→ Instruction: Render each non-blank line of the items below as a row in a Markdown table with the columns Row and Line. Number the rows in order and leave out the pictures.

── Data extract

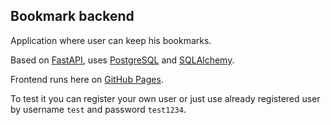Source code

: ## Bookmark backend

Application where user can keep his bookmarks.

Based on [FastAPI](https://github.com/tiangolo/fastapi), uses [PostgreSQL](https://www.postgresql.org/) and [SQLAlchemy](https://github.com/sqlalchemy/sqlalchemy).

Frontend runs here on [GitHub Pages](https://dreamer20.github.io/bookmarks_frontend/).

To test it you can register your own user or just use already registered user by username `test` and password `test1234`.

────

→ Solution for this exercise:
| Row | Line |
|---|---|
| 1 | Source code |
| 2 | : ## Bookmark backend |
| 3 | Application where user can keep his bookmarks. |
| 4 | Based on [FastAPI](https://github.com/tiangolo/fastapi), uses [PostgreSQL](https://www.postgresql.org/) and [SQLAlchemy](https://github.com/sqlalchemy/sqlalchemy). |
| 5 | Frontend runs here on [GitHub Pages](https://dreamer20.github.io/bookmarks_frontend/). |
| 6 | To test it you can register your own user or just use already registered user by username `test` and password `test1234`. |